1. Proposals must be submitted online through All Academic, our proposal management system.

  • We have simplified the submission process. You will now log in directly on the All Academic site without being logged in on the NAAEE website. 
  • You can click here to enter All Academic or find the link on the conference or research symposium home page or from the menu on NAAEE’s conference website. 
  • Most past submitters will already have an All Academic account and will simply need to request a new password. 
  • If you do not have an All Academic account, you'll need to create one.

2. On your home page in All Academic, click "Submit a Proposal." Select “Conference” or "Research Symposium" and complete the online submission form.

3. Click the “Accept and Continue” button on each page until you reach the final confirmation page.

4. When your proposal is successfully submitted, you will receive a confirmation email from do_not_reply @ allacademic.com. This email address is often caught by sensitive filters. If you haven't received it, check your junk folder and make sure the “@allacademic.com” domain is in your safe sender list. 
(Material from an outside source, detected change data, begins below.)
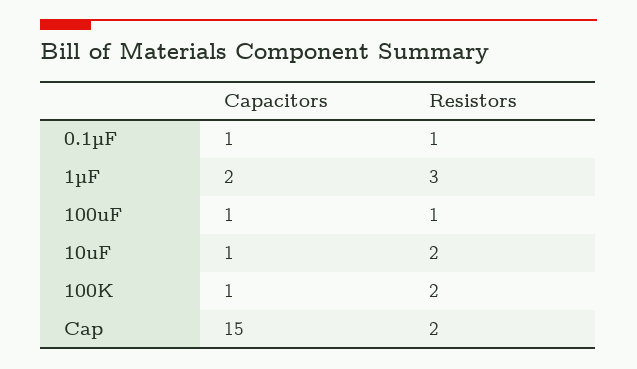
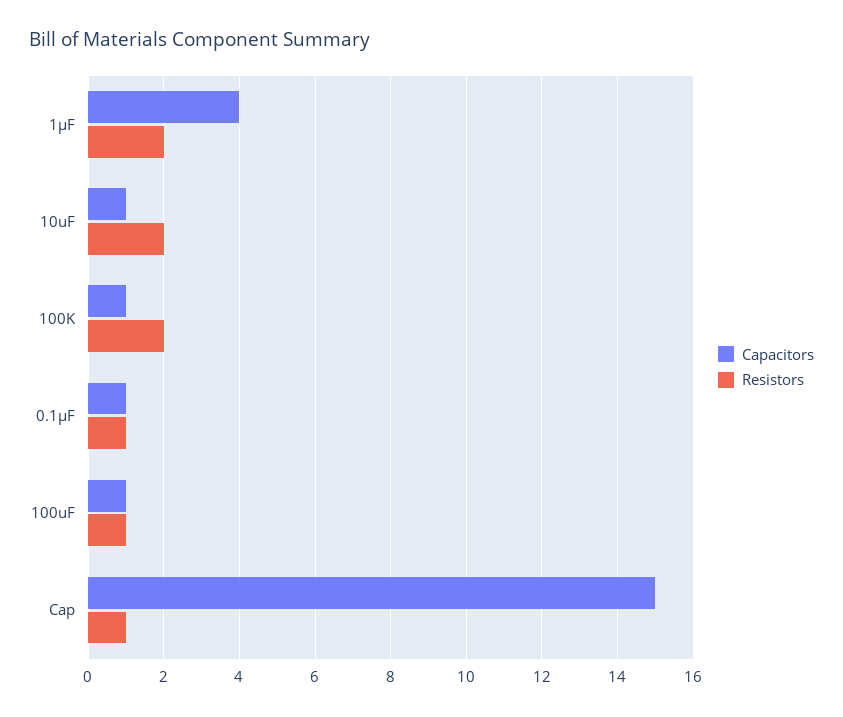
  {
    "Capacitors": {
      "0.1µF": 1,
-     "1µF": 2,
+     "1µF": 4,
      "100uF": 1,
      "10uF": 1,
      "100K": 1,
      "Cap": 15
    },
    "Resistors": {
      "0.1µF": 1,
-     "1µF": 3,
+     "1µF": 2,
      "100uF": 1,
      "10uF": 2,
      "100K": 2,
-     "Cap": 2
+     "Cap": 1
    }
  }

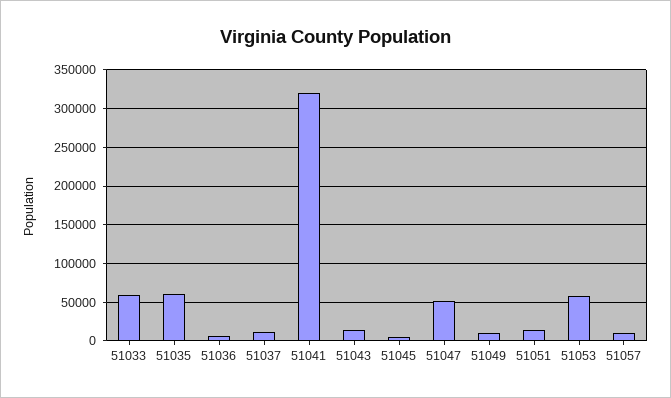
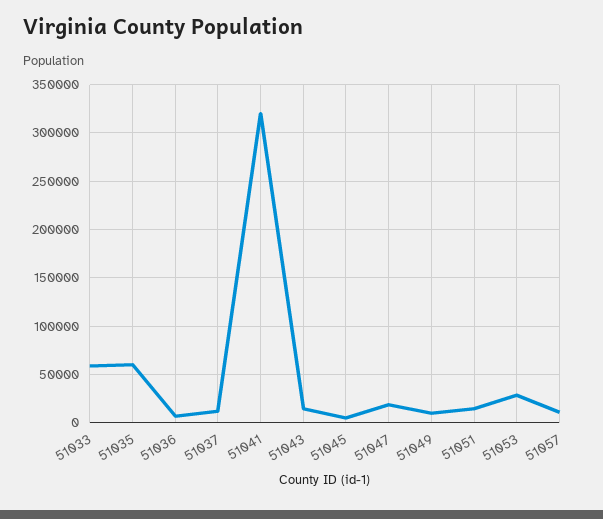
  {
    "51033": 60000,
    "51035": 60000,
    "51036": 10000,
    "51037": 10000,
    "51041": 320000,
    "51043": 10000,
    "51045": 10000,
-   "51047": 50000,
+   "51047": 20000,
    "51049": 10000,
    "51051": 10000,
-   "51053": 60000,
+   "51053": 30000,
    "51057": 10000
  }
5. You can edit any information in your proposal until the May 5 submission deadline by logging in to your All Academic account and selecting the proposal from the list on your All Academic home page.

More details on how to submit a proposal here >

Important Notes About Presenters and Registration

All presenters and co-presenters (whether live or prerecorded) are required to register and pay published fees for the conference.

NAAEE depends on registration fees to cover conference expenses and cannot provide waivers or discounts to presenters. There are typically more than 500 presenters on the conference program. 

NAAEE has not yet finalized fees, but we expect conference registration for current NAAEE members to be about $250 for a professional and $175 for a student. Nonmember rates will be about 30% higher than member rates, and we hope to provide lower-cost options for those with limited funding. There is a separate registration fee for the NAAEE Research Symposium.

All presenters must confirm their participation by registering for the conference by the September 1, 2023 early bird deadline.

If your proposal is accepted, you will have an additional opportunity to finalize session information after receiving your acceptance notice.